▸ Exercise instructions:
Looking through the data, please report how many lines contain the string "pinky", giving nothing but the number.
____ Records for this task
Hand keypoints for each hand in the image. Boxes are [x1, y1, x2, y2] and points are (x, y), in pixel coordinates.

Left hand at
________
____ Records for this task
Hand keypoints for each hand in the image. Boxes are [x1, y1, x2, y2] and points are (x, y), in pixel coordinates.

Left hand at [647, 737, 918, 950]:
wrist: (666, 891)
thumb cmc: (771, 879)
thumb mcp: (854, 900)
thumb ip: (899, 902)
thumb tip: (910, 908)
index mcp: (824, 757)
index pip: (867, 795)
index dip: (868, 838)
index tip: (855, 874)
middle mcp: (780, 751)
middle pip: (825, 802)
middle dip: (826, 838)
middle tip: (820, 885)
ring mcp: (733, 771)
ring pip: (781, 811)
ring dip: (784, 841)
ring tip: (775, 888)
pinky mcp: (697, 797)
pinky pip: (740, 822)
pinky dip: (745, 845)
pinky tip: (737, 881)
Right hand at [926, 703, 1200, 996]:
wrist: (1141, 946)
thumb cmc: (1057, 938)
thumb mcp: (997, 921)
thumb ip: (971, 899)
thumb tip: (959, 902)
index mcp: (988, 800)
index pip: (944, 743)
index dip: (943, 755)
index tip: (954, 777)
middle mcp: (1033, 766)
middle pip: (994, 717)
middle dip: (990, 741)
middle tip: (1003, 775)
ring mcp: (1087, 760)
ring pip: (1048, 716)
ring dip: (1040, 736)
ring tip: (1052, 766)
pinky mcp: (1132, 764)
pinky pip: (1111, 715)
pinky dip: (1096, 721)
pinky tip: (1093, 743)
________
▸ Result of the exercise:
8